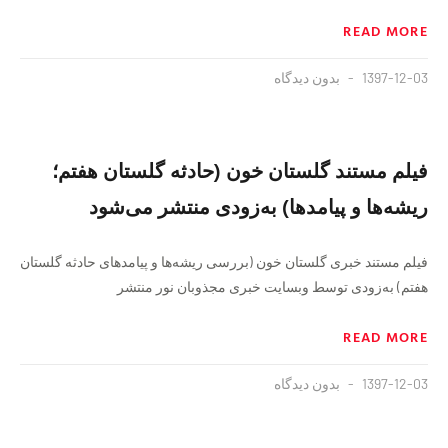
READ MORE
1397-12-03
بدون دیدگاه
فیلم مستند گلستان خون (حادثه گلستان هفتم؛
ریشه‌ها و پیامدها) به‌زودی منتشر می‌شود
فیلم مستند خبری گلستان خون (بررسی ریشه‌ها و پیامدهای حادثه گلستان
هفتم) به‌زودی توسط وبسایت خبری مجذوبان نور منتشر
READ MORE
1397-12-03
بدون دیدگاه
::::::
** Problem to solve **
Look through the entries above; copy every line holding the string "خبری".

** Solution to this task **
فیلم مستند خبری گلستان خون (بررسی ریشه‌ها و پیامدهای حادثه گلستان
هفتم) به‌زودی توسط وبسایت خبری مجذوبان نور منتشر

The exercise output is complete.